• Task to complete: Going through the entries below, copy out each line that contains "lines".
#### Supplied information
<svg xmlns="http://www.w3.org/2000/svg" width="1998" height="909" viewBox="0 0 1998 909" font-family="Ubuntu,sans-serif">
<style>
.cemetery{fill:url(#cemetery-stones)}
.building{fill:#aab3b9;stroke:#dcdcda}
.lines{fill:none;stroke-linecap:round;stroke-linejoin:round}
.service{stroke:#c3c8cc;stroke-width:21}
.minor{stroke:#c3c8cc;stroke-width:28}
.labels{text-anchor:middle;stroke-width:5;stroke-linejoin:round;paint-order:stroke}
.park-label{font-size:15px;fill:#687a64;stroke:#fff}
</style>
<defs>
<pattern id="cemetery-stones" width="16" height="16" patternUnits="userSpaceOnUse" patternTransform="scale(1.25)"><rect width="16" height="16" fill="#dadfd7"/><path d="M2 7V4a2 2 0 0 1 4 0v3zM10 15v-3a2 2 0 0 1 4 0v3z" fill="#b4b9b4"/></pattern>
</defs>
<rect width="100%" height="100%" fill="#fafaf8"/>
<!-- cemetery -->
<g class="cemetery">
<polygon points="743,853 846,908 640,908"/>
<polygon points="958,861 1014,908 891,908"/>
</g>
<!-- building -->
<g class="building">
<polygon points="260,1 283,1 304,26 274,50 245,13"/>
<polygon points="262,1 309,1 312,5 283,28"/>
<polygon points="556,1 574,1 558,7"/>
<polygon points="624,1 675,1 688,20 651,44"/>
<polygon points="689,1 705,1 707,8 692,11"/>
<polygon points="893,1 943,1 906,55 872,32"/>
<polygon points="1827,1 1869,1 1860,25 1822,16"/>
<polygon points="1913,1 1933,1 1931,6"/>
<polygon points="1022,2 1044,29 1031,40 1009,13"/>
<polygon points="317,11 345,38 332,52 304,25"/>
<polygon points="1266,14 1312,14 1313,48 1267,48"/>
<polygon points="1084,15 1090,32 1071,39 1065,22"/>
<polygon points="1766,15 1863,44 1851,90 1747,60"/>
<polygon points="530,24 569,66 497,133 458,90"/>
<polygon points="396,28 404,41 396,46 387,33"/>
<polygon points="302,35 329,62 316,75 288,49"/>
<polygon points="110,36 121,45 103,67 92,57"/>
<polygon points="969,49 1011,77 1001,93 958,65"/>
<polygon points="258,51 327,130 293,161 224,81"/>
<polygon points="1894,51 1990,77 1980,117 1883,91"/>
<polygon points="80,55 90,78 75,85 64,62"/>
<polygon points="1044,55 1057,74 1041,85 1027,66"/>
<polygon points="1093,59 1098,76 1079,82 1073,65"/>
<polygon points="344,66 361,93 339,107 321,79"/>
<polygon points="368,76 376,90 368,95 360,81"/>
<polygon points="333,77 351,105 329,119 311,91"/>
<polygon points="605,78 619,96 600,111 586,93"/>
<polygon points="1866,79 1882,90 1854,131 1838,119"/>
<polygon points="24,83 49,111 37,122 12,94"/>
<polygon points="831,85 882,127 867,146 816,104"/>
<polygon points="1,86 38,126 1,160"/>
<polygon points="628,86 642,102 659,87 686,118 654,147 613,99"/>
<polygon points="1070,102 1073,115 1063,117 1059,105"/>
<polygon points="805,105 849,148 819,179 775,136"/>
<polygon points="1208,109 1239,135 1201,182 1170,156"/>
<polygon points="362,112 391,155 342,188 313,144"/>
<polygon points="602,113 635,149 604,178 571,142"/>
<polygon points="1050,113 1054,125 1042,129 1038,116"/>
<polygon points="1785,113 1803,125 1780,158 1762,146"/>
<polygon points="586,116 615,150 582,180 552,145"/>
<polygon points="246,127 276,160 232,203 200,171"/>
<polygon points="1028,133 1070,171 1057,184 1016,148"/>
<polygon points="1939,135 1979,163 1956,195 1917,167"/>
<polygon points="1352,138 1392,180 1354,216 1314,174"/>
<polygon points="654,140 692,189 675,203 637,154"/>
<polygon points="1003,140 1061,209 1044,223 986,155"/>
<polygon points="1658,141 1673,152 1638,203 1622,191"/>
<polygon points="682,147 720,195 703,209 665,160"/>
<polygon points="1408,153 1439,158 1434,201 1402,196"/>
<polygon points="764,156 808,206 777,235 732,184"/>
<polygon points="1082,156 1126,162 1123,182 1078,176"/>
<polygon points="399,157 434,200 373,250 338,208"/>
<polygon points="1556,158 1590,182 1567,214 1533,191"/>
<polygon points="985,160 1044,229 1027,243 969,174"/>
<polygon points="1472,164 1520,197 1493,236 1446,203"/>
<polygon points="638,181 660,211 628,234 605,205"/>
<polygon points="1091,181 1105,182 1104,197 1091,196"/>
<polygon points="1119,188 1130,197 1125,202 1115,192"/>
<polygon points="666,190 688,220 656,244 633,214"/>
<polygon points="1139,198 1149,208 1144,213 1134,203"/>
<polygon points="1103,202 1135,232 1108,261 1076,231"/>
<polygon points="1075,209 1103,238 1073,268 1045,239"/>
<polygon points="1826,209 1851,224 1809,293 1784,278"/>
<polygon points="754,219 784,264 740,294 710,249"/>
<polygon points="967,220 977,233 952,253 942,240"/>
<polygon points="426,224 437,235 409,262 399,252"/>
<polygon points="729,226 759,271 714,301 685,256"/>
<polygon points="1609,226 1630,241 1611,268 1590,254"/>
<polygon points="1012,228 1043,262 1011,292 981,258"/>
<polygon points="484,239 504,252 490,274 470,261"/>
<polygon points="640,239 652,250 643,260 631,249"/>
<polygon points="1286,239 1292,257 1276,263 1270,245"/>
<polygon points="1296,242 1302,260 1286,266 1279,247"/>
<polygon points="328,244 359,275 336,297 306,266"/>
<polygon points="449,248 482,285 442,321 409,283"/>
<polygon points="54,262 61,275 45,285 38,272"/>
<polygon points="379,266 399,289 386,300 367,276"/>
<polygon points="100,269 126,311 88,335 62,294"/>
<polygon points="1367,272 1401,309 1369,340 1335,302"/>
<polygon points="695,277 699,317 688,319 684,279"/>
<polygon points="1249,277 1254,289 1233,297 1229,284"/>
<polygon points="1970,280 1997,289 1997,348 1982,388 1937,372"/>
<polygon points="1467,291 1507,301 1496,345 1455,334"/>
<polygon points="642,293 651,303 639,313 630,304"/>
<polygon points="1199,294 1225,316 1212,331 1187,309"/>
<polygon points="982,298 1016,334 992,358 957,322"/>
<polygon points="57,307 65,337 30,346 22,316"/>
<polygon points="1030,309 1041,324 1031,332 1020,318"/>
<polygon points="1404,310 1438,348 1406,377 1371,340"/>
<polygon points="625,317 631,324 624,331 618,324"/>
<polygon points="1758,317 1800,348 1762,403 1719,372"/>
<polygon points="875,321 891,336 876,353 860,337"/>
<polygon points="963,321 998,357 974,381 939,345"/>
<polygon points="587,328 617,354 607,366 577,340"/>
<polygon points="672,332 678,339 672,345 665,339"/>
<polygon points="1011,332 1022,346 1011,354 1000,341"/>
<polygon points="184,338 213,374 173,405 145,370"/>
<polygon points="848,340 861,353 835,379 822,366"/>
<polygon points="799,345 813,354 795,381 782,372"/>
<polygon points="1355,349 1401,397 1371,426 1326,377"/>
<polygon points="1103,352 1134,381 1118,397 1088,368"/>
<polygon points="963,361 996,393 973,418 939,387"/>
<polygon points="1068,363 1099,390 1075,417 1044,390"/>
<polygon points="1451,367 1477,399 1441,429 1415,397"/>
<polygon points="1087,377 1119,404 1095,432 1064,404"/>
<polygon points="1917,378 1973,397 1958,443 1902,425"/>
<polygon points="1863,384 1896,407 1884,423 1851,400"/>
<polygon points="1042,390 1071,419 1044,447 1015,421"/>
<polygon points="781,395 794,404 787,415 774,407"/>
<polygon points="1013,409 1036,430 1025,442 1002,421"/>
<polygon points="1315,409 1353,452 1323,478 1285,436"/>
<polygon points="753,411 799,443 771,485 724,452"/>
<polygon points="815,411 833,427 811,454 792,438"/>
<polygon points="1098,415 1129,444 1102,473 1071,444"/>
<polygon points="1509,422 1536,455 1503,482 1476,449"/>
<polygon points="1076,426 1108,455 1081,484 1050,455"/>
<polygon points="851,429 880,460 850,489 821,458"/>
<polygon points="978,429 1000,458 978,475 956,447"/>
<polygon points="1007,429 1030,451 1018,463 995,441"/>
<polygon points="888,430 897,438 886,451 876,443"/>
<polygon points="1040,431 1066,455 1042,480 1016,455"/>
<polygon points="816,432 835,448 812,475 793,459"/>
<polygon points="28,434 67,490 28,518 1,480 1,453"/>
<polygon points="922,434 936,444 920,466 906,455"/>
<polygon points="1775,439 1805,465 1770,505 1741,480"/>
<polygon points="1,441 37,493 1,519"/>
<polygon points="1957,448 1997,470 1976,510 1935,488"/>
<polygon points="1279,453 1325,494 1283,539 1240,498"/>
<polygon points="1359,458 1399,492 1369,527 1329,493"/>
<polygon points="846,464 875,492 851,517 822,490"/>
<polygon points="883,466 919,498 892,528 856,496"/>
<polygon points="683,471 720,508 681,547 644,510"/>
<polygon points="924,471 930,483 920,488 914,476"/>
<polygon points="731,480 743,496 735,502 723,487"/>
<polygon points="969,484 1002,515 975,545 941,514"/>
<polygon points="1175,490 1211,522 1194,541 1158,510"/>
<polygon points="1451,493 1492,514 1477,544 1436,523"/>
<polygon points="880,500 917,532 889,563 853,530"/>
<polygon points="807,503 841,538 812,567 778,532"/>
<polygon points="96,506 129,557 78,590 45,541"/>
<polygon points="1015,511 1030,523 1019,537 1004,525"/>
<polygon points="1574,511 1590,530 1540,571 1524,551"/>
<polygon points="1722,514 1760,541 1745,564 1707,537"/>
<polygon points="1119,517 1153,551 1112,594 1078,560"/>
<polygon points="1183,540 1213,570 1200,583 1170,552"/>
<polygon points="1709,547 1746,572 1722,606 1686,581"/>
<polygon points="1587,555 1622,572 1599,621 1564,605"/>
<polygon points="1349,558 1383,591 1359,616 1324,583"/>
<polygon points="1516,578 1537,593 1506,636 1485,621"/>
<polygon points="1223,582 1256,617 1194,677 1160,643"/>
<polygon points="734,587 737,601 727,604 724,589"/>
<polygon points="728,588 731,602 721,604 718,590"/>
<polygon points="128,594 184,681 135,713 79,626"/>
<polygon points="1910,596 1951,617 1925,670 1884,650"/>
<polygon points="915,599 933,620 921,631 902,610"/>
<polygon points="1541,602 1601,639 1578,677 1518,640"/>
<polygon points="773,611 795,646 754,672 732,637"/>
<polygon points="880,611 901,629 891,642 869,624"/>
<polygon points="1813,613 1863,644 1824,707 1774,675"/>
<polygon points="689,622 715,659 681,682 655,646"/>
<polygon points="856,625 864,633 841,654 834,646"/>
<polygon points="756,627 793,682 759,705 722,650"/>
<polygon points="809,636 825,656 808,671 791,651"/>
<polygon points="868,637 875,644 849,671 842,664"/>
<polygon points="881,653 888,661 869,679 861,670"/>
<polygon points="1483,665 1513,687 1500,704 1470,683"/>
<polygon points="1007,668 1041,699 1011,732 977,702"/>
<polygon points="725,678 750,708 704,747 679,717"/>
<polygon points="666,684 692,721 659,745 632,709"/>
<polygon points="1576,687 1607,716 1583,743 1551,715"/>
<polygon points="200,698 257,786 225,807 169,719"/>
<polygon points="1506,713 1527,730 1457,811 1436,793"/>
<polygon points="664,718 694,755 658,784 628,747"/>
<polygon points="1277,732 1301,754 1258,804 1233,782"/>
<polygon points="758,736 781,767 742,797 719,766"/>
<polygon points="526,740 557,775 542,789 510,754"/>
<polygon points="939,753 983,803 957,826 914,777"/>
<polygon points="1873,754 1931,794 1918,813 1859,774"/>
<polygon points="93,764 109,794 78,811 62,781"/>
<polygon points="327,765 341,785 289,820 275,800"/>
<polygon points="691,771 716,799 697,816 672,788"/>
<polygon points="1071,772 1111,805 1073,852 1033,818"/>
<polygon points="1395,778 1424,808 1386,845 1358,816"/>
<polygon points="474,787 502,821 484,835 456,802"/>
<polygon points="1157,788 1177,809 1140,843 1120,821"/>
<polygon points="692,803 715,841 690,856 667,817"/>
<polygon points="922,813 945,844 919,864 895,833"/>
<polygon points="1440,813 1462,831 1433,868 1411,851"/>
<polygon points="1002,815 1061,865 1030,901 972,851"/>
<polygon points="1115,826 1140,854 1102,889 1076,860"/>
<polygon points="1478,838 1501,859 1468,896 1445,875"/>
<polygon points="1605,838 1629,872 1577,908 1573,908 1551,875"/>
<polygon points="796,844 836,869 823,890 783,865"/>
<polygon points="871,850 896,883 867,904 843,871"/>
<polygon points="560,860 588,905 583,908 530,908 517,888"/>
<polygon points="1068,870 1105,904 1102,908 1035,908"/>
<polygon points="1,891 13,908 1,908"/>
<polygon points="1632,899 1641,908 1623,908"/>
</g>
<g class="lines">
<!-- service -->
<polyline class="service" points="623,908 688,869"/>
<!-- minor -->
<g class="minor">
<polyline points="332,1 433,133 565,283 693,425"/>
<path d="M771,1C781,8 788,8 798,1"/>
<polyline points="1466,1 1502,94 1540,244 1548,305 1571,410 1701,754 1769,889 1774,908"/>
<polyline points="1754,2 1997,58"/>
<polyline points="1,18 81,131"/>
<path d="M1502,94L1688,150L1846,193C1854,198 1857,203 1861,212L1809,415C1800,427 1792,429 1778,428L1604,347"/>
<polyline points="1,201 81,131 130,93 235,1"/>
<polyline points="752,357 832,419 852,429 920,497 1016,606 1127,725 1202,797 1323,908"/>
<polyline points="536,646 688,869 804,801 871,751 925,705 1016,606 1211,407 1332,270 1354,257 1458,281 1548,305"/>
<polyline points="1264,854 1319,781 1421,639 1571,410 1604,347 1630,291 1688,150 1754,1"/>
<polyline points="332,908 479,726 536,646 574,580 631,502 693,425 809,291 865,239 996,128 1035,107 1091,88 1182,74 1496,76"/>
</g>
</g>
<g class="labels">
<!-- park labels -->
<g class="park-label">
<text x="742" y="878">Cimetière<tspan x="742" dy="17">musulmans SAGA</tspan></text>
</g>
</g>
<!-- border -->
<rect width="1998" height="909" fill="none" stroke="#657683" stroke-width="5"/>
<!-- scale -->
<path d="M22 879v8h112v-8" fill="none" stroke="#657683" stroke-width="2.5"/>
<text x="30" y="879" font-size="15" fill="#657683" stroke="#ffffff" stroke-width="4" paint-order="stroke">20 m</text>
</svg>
########
• Finished exercise:
.lines{fill:none;stroke-linecap:round;stroke-linejoin:round}
<g class="lines">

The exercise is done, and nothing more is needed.